Goal of the exercise:
Return everything from the line containing "A work-in-progress custom" down to the line containing "Original webapp was", both included, exactly as it appears in the entries. Leave the pictures out.

##### Exercise data #####

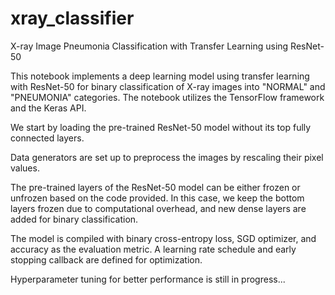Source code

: # xray_classifier
X-ray Image Pneumonia Classification with Transfer Learning using ResNet-50

This notebook implements a deep learning model using transfer learning with ResNet-50 for binary classification of X-ray images into "NORMAL" and "PNEUMONIA" categories. The notebook utilizes the TensorFlow framework and the Keras API.

We start by loading the pre-trained ResNet-50 model without its top fully connected layers.

Data generators are set up to preprocess the images by rescaling their pixel values.

The pre-trained layers of the ResNet-50 model can be either frozen or unfrozen based on the code provided. In this case, we keep the bottom layers frozen due to computational overhead, and new dense layers are added for binary classification.

The model is compiled with binary cross-entropy loss, SGD optimizer, and accuracy as the evaluation metric. A learning rate schedule and early stopping callback are defined for optimization.

Hyperparameter tuning for better performance is still in progress...
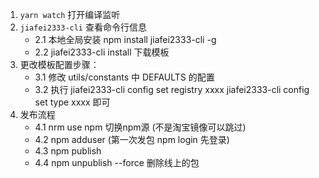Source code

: 1. `yarn watch` 打开编译监听
2. `jiafei2333-cli` 查看命令行信息
    - 2.1 本地全局安装 npm install jiafei2333-cli -g
    - 2.2 jiafei2333-cli install 下载模板
3. 更改模板配置步骤：
    - 3.1 修改 utils/constants 中 DEFAULTS 的配置
    - 3.2 执行 jiafei2333-cli config set registry xxxx 
              jiafei2333-cli config set type xxxx  即可
4. 发布流程
   - 4.1 nrm use npm 切换npm源 (不是淘宝镜像可以跳过)
   - 4.2 npm adduser (第一次发包 npm login 先登录)
   - 4.3 npm publish
   - 4.4 npm unpublish --force 删除线上的包
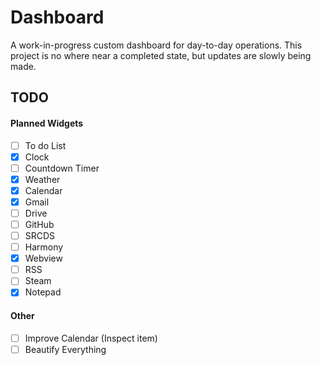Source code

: # Dashboard

A work-in-progress custom dashboard for day-to-day operations. This project is no where near a completed state, but updates are slowly being made.

## TODO

#### Planned Widgets

- [ ] To do List
- [x] Clock
- [ ] Countdown Timer
- [x] Weather
- [x] Calendar
- [x] Gmail
- [ ] Drive
- [ ] GitHub
- [ ] SRCDS
- [ ] Harmony
- [x] Webview
- [ ] RSS
- [ ] Steam
- [x] Notepad

#### Other

- [ ] Improve Calendar (Inspect item)
- [ ] Beautify Everything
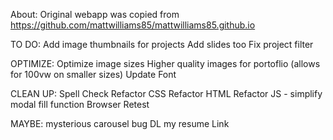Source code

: About:
Original webapp was copied from https://github.com/mattwilliams85/mattwilliams85.github.io

TO DO:
Add image thumbnails for projects
Add slides too
Fix project filter

OPTIMIZE: 
Optimize image sizes
Higher quality images for portoflio (allows for 100vw on smaller sizes)
Update Font

CLEAN UP:
Spell Check
Refactor CSS
Refactor HTML
Refactor JS - simplify modal fill function
Browser Retest

MAYBE:
mysterious carousel bug
DL my resume Link



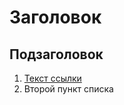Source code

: <!--Терещенков Иван-->

# Заголовок

## Подзаголовок

1. [Текст ссылки](цель_ссылки)
1. Второй пункт списка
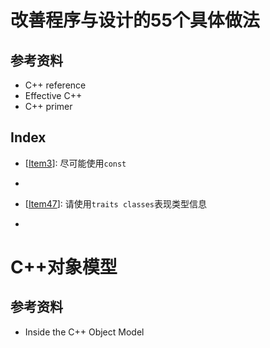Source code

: # 改善程序与设计的55个具体做法 

## 参考资料

* C++ reference
* Effective C++
* C++ primer

  

 

## Index

* [[Item3](EffectiveC++/Item3.cpp)]: 尽可能使用`const`
* 



* [[Item47](EffectiveC++/Item47.cpp)]: 请使用`traits classes`表现类型信息
* 









# C++对象模型

## 参考资料

* Inside the C++ Object Model

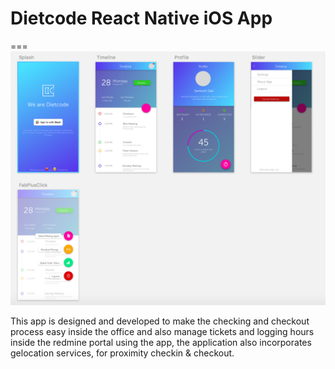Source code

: # Dietcode React Native iOS App
===
![Alt text](screen_shot2.png?raw=true "Sketch wireframe of the app")

This app is designed and developed to make the checking and checkout process easy inside the office and also manage tickets and logging hours inside the redmine portal using the app, the application also incorporates gelocation services, for proximity checkin & checkout.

#####

Task result:
A work-in-progress custom dashboard for day-to-day operations. This project is no where near a completed state, but updates are slowly being made.

## TODO

#### Planned Widgets

- [ ] To do List
- [x] Clock
- [ ] Countdown Timer
- [x] Weather
- [x] Calendar
- [x] Gmail
- [ ] Drive
- [ ] GitHub
- [ ] SRCDS
- [ ] Harmony
- [x] Webview
- [ ] RSS
- [ ] Steam
- [x] Notepad

#### Other

- [ ] Improve Calendar (Inspect item)
- [ ] Beautify Everything
Source code

: About:
Original webapp was copied from https://github.com/mattwilliams85/mattwilliams85.github.io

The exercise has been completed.